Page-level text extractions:
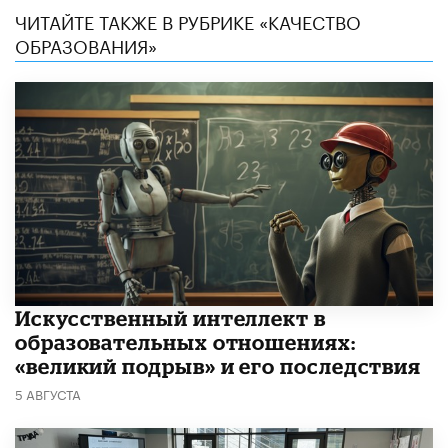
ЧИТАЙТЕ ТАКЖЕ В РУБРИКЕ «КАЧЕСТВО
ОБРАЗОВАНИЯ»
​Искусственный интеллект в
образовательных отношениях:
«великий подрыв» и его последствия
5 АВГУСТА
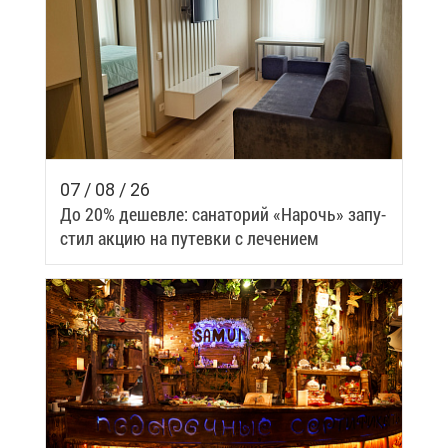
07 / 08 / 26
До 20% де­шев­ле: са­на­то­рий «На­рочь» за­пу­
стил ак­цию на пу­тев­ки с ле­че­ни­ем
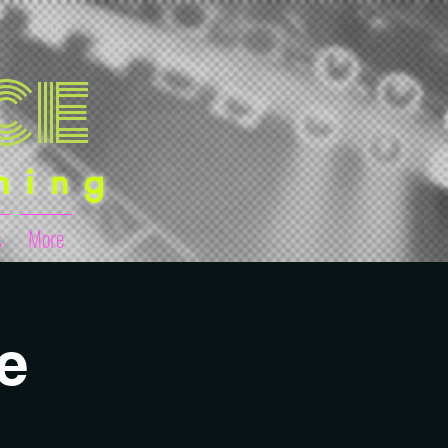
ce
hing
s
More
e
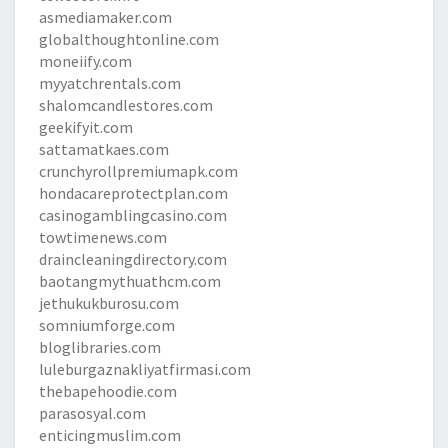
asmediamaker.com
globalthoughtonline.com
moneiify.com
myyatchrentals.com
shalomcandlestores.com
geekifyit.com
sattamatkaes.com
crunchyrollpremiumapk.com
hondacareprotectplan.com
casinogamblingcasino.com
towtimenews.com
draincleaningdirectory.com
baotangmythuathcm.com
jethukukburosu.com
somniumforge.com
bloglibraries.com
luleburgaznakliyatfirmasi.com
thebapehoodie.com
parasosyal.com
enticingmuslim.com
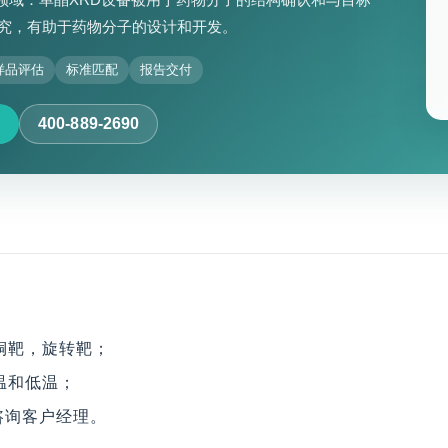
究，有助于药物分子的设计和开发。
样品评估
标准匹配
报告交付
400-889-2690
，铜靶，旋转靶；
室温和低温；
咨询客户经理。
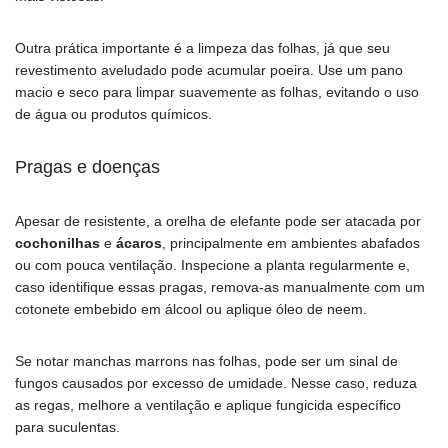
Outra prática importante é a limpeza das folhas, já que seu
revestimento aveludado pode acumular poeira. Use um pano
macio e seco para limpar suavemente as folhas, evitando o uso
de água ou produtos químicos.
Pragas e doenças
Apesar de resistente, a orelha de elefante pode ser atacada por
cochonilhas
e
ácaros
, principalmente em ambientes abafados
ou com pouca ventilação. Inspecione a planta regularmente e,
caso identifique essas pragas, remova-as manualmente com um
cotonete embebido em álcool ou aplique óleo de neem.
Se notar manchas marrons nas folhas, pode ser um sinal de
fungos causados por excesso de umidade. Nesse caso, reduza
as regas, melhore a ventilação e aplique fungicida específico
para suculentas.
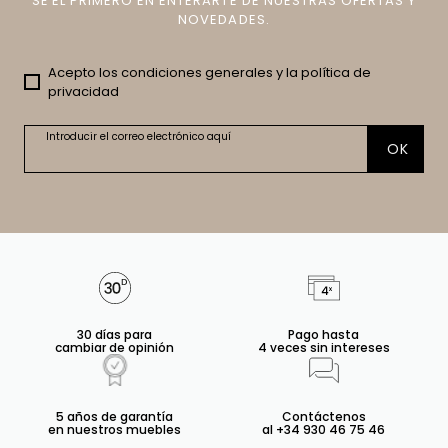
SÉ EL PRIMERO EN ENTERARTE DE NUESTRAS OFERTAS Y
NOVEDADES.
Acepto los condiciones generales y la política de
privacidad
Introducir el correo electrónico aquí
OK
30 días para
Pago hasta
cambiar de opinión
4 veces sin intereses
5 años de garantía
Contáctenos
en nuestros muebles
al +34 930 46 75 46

Exercise: Output the records exactly. Drop the images.

Solution below:
ЧИТАЙТЕ ТАКЖЕ В РУБРИКЕ «КАЧЕСТВО
ОБРАЗОВАНИЯ»
​Искусственный интеллект в
образовательных отношениях:
«великий подрыв» и его последствия
5 АВГУСТА
07 / 08 / 26
До 20% де­шев­ле: са­на­то­рий «На­рочь» за­пу­
стил ак­цию на пу­тев­ки с ле­че­ни­ем
ce
hing
s
More
e
asmediamaker.com
globalthoughtonline.com
moneiify.com
myyatchrentals.com
shalomcandlestores.com
geekifyit.com
sattamatkaes.com
crunchyrollpremiumapk.com
hondacareprotectplan.com
casinogamblingcasino.com
towtimenews.com
draincleaningdirectory.com
baotangmythuathcm.com
jethukukburosu.com
somniumforge.com
bloglibraries.com
luleburgaznakliyatfirmasi.com
thebapehoodie.com
parasosyal.com
enticingmuslim.com
究，有助于药物分子的设计和开发。
样品评估
标准匹配
报告交付
400-889-2690
，铜靶，旋转靶；
室温和低温；
咨询客户经理。
Outra prática importante é a limpeza das folhas, já que seu
revestimento aveludado pode acumular poeira. Use um pano
macio e seco para limpar suavemente as folhas, evitando o uso
de água ou produtos químicos.
Pragas e doenças
Apesar de resistente, a orelha de elefante pode ser atacada por
cochonilhas
e
ácaros
, principalmente em ambientes abafados
ou com pouca ventilação. Inspecione a planta regularmente e,
caso identifique essas pragas, remova-as manualmente com um
cotonete embebido em álcool ou aplique óleo de neem.
Se notar manchas marrons nas folhas, pode ser um sinal de
fungos causados por excesso de umidade. Nesse caso, reduza
as regas, melhore a ventilação e aplique fungicida específico
para suculentas.
SÉ EL PRIMERO EN ENTERARTE DE NUESTRAS OFERTAS Y
NOVEDADES.
Acepto los condiciones generales y la política de
privacidad
Introducir el correo electrónico aquí
OK
30 días para
Pago hasta
cambiar de opinión
4 veces sin intereses
5 años de garantía
Contáctenos
en nuestros muebles
al +34 930 46 75 46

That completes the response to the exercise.